Over 400,000 people saw Lord of Sipan ornaments in the U.S.

More than 400,000 tourists in the United States contemplated the impressive Lord of Sipan ornaments, which along with other masterpieces, were exhibited in a major pre-Hispanic art show called “Golden Kingdoms: Luxury and Legacy in the Ancient Americas.”

Held at the Getty Center in Los Angeles, California, the exhibition was co-organized by the J. Paul Getty Museum, the Getty Research Institute, and the Metropolitan Museum of Art of New York.

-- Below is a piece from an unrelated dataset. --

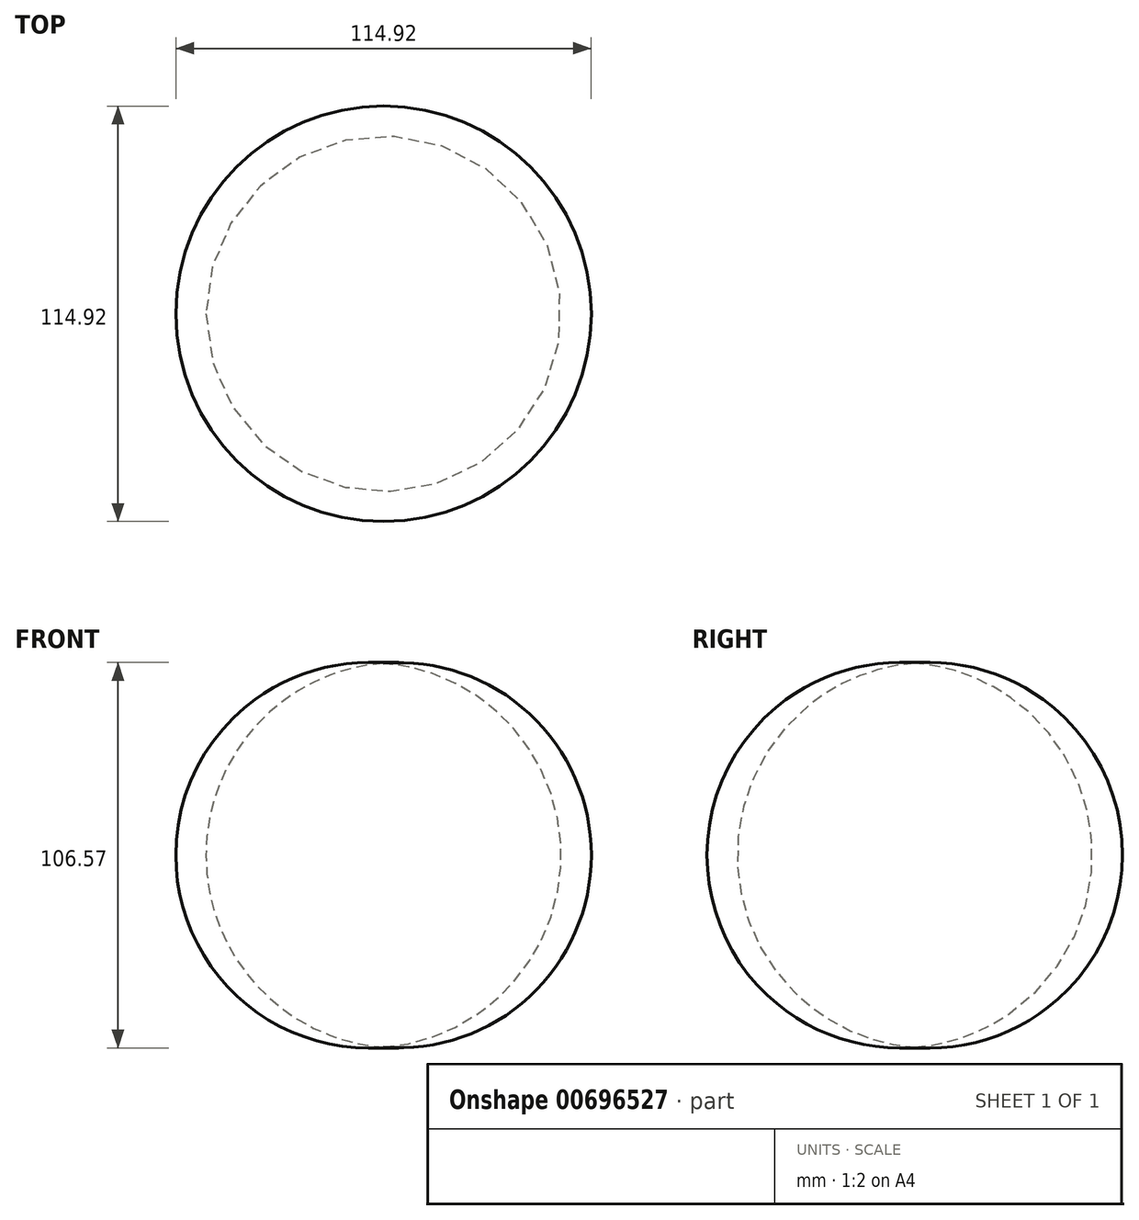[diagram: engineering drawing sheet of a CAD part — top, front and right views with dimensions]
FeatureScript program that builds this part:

Peruvian Archaeologist Walter Alva —the Lord of Sipan’s discoverer— informed the archaeological pieces have returned to the Royal Tombs of Sipan Museum in Peru’s northern Lambayeque region after being shown at the major international exhibition.

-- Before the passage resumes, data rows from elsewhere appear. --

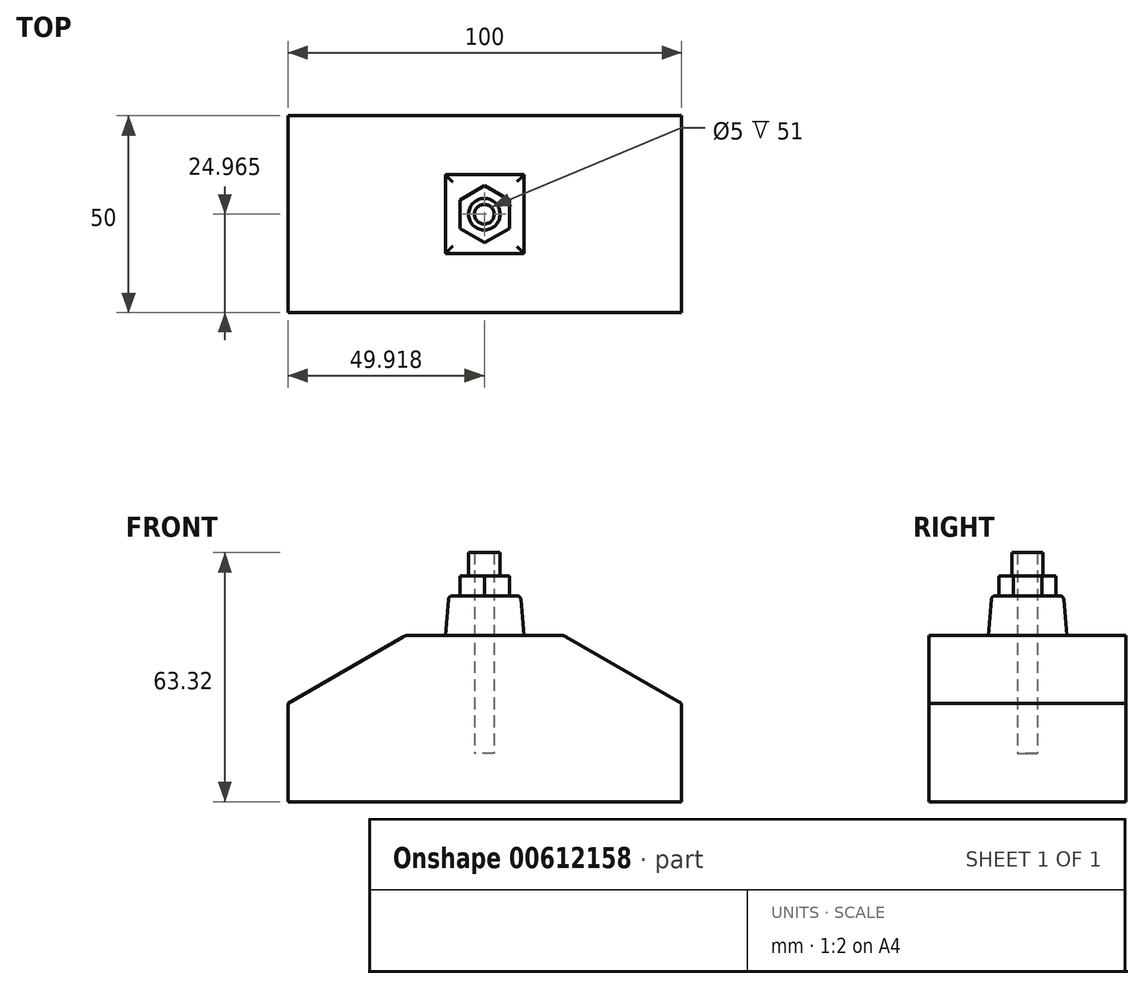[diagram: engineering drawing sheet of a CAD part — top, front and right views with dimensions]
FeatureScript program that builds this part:
annotation { "Feature Type Name" : "Feature", "Feature Type Description" : "" }
export const myFeature = defineFeature(function(context is Context, id is Id, definition is map)
    precondition{}
    {
        {
            var Q0;
            Q0=qCreatedBy(makeId("Front.planeOp"),FACE);
            var sketch = newSketch(context, id + "F0", { "sketchPlane" : qUnion([Q0])});
            skLineSegment(sketch, "E0", {"start": v(-50, 0) * mm, "end": v(50, 0) * mm});
            skLineSegment(sketch, "E1", {"start": v(50, 0) * mm, "end": v(50, 25) * mm});
            skLineSegment(sketch, "E2", {"start": v(50, 25) * mm, "end": v(20, 42.32) * mm});
            skLineSegment(sketch, "E3", {"start": v(20, 42.32) * mm, "end": v(-20, 42.32) * mm});
            skLineSegment(sketch, "E4", {"start": v(-20, 42.32) * mm, "end": v(-50, 25) * mm});
            skLineSegment(sketch, "E5", {"start": v(-50, 25) * mm, "end": v(-50, 0) * mm});
            skSolve(sketch);
        }
        {
            var Q0;
            Q0=makeQuery(id+"F0.imprint","IMPRINT",FACE,{"disambiguationData":[TD([[makeQuery(id+"F0.imprint","IMPRINT",EDGE,{"derivedFrom":sQuery(id+"F0.wireOp",EDGE,"E0")}),1.0]])]});
            extrude(context, id + "F1", {"entities" : qUnion([Q0]), "endBound" : BoundingType.SYMMETRIC, "depth" : 50 * mm, "offsetDistance" : 25 * mm});
        }
        {
            var Q0;
            Q0=makeQuery(id+"F1.opExtrude","SWEPT_FACE",FACE,{"disambiguationData":[OSD([sQuery(id+"F0.wireOp",EDGE,"E3")])]});
            var sketch = newSketch(context, id + "F2", { "sketchPlane" : qUnion([Q0])});
            skLineSegment(sketch, "E6.bottom", {"start": v(10, -10) * mm, "end": v(-10, -10) * mm});
            skLineSegment(sketch, "E6.top", {"start": v(10, 10) * mm, "end": v(-10, 10) * mm});
            skLineSegment(sketch, "E6.left", {"start": v(10, -10) * mm, "end": v(10, 10) * mm});
            skLineSegment(sketch, "E6.right", {"start": v(-10, -10) * mm, "end": v(-10, 10) * mm});
            skPoint(sketch, "E6.middle", {"position": v(0, 0) * mm});
            skSolve(sketch);
        }
        {
            var Q0;
            Q0=makeQuery(id+"F2.imprint","IMPRINT",FACE,{"disambiguationData":[TD([[makeQuery(id+"F2.imprint","IMPRINT",EDGE,{"derivedFrom":sQuery(id+"F2.wireOp",EDGE,"E6.bottom")}),-1.0]])]});
            extrude(context, id + "F3", {"entities" : qUnion([Q0]), "operationType" : NewBodyOperationType.ADD, "depth" : 10 * mm, "offsetDistance" : 25 * mm, "hasDraft" : true, "draftAngle" : 5 * degree, "draftPullDirection" : true});
        }
        {
            var Q0;
            Q0=makeQuery(id+"F3.opExtrude","CAP_FACE",FACE,{"disambiguationData":[OSD([sQuery(id+"F2.wireOp",EDGE,"E6.bottom"),sQuery(id+"F2.wireOp",EDGE,"E6.top"),sQuery(id+"F2.wireOp",EDGE,"E6.left"),sQuery(id+"F2.wireOp",EDGE,"E6.right")])],"isStart":false});
            var sketch = newSketch(context, id + "F4", { "sketchPlane" : qUnion([Q0])});
            skCircle(sketch, "E7.cCircle", {"center": v(0, 0) * mm, "radius": 7.25 * mm, "construction": true});
            skLineSegment(sketch, "E7.0", {"start": v(0, -7.25) * mm, "end": v(-6.28, -3.63) * mm});
            skLineSegment(sketch, "E7.1", {"start": v(-6.28, -3.63) * mm, "end": v(-6.28, 3.62) * mm});
            skLineSegment(sketch, "E7.2", {"start": v(-6.28, 3.62) * mm, "end": v(0, 7.25) * mm});
            skLineSegment(sketch, "E7.3", {"start": v(0, 7.25) * mm, "end": v(6.28, 3.63) * mm});
            skLineSegment(sketch, "E7.4", {"start": v(6.28, 3.63) * mm, "end": v(6.28, -3.62) * mm});
            skLineSegment(sketch, "E7.5", {"start": v(6.28, -3.62) * mm, "end": v(0, -7.25) * mm});
            skSolve(sketch);
        }
        {
            var Q0;
            Q0=makeQuery(id+"F4.imprint","IMPRINT",FACE,{"disambiguationData":[TD([[makeQuery(id+"F4.imprint","IMPRINT",EDGE,{"derivedFrom":sQuery(id+"F4.wireOp",EDGE,"E7.0")}),-1.0]])]});
            extrude(context, id + "F5", {"entities" : qUnion([Q0]), "operationType" : NewBodyOperationType.ADD, "depth" : 5 * mm, "offsetDistance" : 25 * mm});
        }
        {
            var Q0;
            Q0=makeQuery(id+"F5.opExtrude","CAP_FACE",FACE,{"disambiguationData":[OSD([sQuery(id+"F4.wireOp",EDGE,"E7.0"),sQuery(id+"F4.wireOp",EDGE,"E7.1"),sQuery(id+"F4.wireOp",EDGE,"E7.2"),sQuery(id+"F4.wireOp",EDGE,"E7.3"),sQuery(id+"F4.wireOp",EDGE,"E7.4"),sQuery(id+"F4.wireOp",EDGE,"E7.5")])],"isStart":false});
            var sketch = newSketch(context, id + "F6", { "sketchPlane" : qUnion([Q0])});
            skCircle(sketch, "E8", {"center": v(-0.08, -0.04) * mm, "radius": 4 * mm});
            skPoint(sketch, "E8.first.point", {"position": v(-4.08, 0) * mm});
            skPoint(sketch, "E8.second.point", {"position": v(3.92, 0) * mm});
            skPoint(sketch, "E8.third.point", {"position": v(0.42, -4) * mm});
            skCircle(sketch, "E9.0", {"center": v(-0.08, -0.04) * mm, "radius": 2.5 * mm});
            skSolve(sketch);
        }
        {
            var Q0;
            Q0=makeQuery(id+"F6.imprint","IMPRINT",FACE,{"disambiguationData":[TD([[makeQuery(id+"F6.imprint","IMPRINT",EDGE,{"derivedFrom":sQuery(id+"F6.wireOp",EDGE,"E8")}),1.0]])]});
            extrude(context, id + "F7", {"entities" : qUnion([Q0]), "operationType" : NewBodyOperationType.ADD, "depth" : 6 * mm, "offsetDistance" : 25 * mm});
        }
        {
            var Q0;
            Q0=makeQuery(id+"F7.boolean.opBoolean","SPLIT",FACE,{"disambiguationData":[TD([makeQuery(id+"F7.opExtrude","SWEPT_FACE",FACE,{"disambiguationData":[OSD([sQuery(id+"F6.wireOp",EDGE,"E9.0")])]})])],"derivedFrom":makeQuery(id+"F5.opExtrude","CAP_FACE",FACE,{"disambiguationData":[OSD([sQuery(id+"F4.wireOp",EDGE,"E7.0"),sQuery(id+"F4.wireOp",EDGE,"E7.1"),sQuery(id+"F4.wireOp",EDGE,"E7.2"),sQuery(id+"F4.wireOp",EDGE,"E7.3"),sQuery(id+"F4.wireOp",EDGE,"E7.4"),sQuery(id+"F4.wireOp",EDGE,"E7.5")])],"isStart":false})});
            extrude(context, id + "F8", {"entities" : qUnion([Q0]), "operationType" : NewBodyOperationType.REMOVE, "oppositeDirection" : true, "depth" : 45 * mm, "offsetDistance" : 25 * mm});
        }
        {
            var Q0;
            Q0=makeQuery(id+"F3.opExtrude","CAP_EDGE",EDGE,{"disambiguationData":[OSD([sQuery(id+"F2.wireOp",EDGE,"E6.bottom")])],"isStart":false});
            var Q1;
            Q1=makeQuery(id+"F3.opExtrude","CAP_EDGE",EDGE,{"disambiguationData":[OSD([sQuery(id+"F2.wireOp",EDGE,"E6.right")])],"isStart":false});
            var Q2;
            Q2=makeQuery(id+"F3.opExtrude","CAP_EDGE",EDGE,{"disambiguationData":[OSD([sQuery(id+"F2.wireOp",EDGE,"E6.left")])],"isStart":false});
            var Q3;
            Q3=makeQuery(id+"F3.opExtrude","CAP_EDGE",EDGE,{"disambiguationData":[OSD([sQuery(id+"F2.wireOp",EDGE,"E6.top")])],"isStart":false});
            var Q4;
            Q4=makeQuery(id+"F7.opExtrude","CAP_EDGE",EDGE,{"disambiguationData":[OSD([sQuery(id+"F6.wireOp",EDGE,"E8")])],"isStart":true});
            fillet(context, id + "F9", {"entities" : qUnion([Q0, Q1, Q2, Q3, Q4]), "radius" : 1 * mm, "tangentPropagation" : true, "allowEdgeOverflow" : false});
        }
        {
            var Q0;
            Q0=makeQuery(id+"F1.opExtrude","SWEPT_EDGE",EDGE,{"disambiguationData":[OSD([sQuery(id+"F0.wireOp",EDGE,"E3"),sQuery(id+"F0.wireOp",EDGE,"E4")])]});
            var Q1;
            Q1=makeQuery(id+"F1.opExtrude","SWEPT_EDGE",EDGE,{"disambiguationData":[OSD([sQuery(id+"F0.wireOp",EDGE,"E2"),sQuery(id+"F0.wireOp",EDGE,"E3")])]});
            fillet(context, id + "F10", {"entities" : qUnion([Q0, Q1]), "radius" : 3 * mm, "tangentPropagation" : true, "allowEdgeOverflow" : false});
        }
    });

A selection of 10 exquisite objects from the burial chamber of Lord of Sipan and Old Lord of Sipan was seen by nearly half a million museumgoers.

“The 425,000 attendees were astonished by the ear spools, rattles, coxal protectors, nose rings, among other gold, silver, and copper artworks manufactured by Moche metalsmiths 1,700 years ago,” the archaeologist noted.

Representing the cultural legacy of Lambayeque, these pieces —and other relics from Peru and different countries in the Americas— were shown from 16 September 2017 to 28 January 2018 at the Getty Center in Los Angeles and from 28 February to 28 May 2018 at the Metropolitan Museum of Art of New York.

Alva explained the exhibit provided a unique showcase to promote Peru’s cultural heritage to the world and was the first exhibition gathering major luxury arts of the ancient Americas.

The display featured jewels and ornaments worn by governors and religious leaders from different cultures across the Americas.

About the exhibit

Golden Kingdoms, a major international loan exhibition featuring more than 300 masterpieces, traces the development of luxury arts in the Americas from about 1000 BC to the arrival of Europeans in the early sixteenth century.

A recent investigation into the historical, cultural, social, and political conditions under which such works were produced and circulated has led to new ways of thinking about materials, luxury, and the visual arts from a global perspective.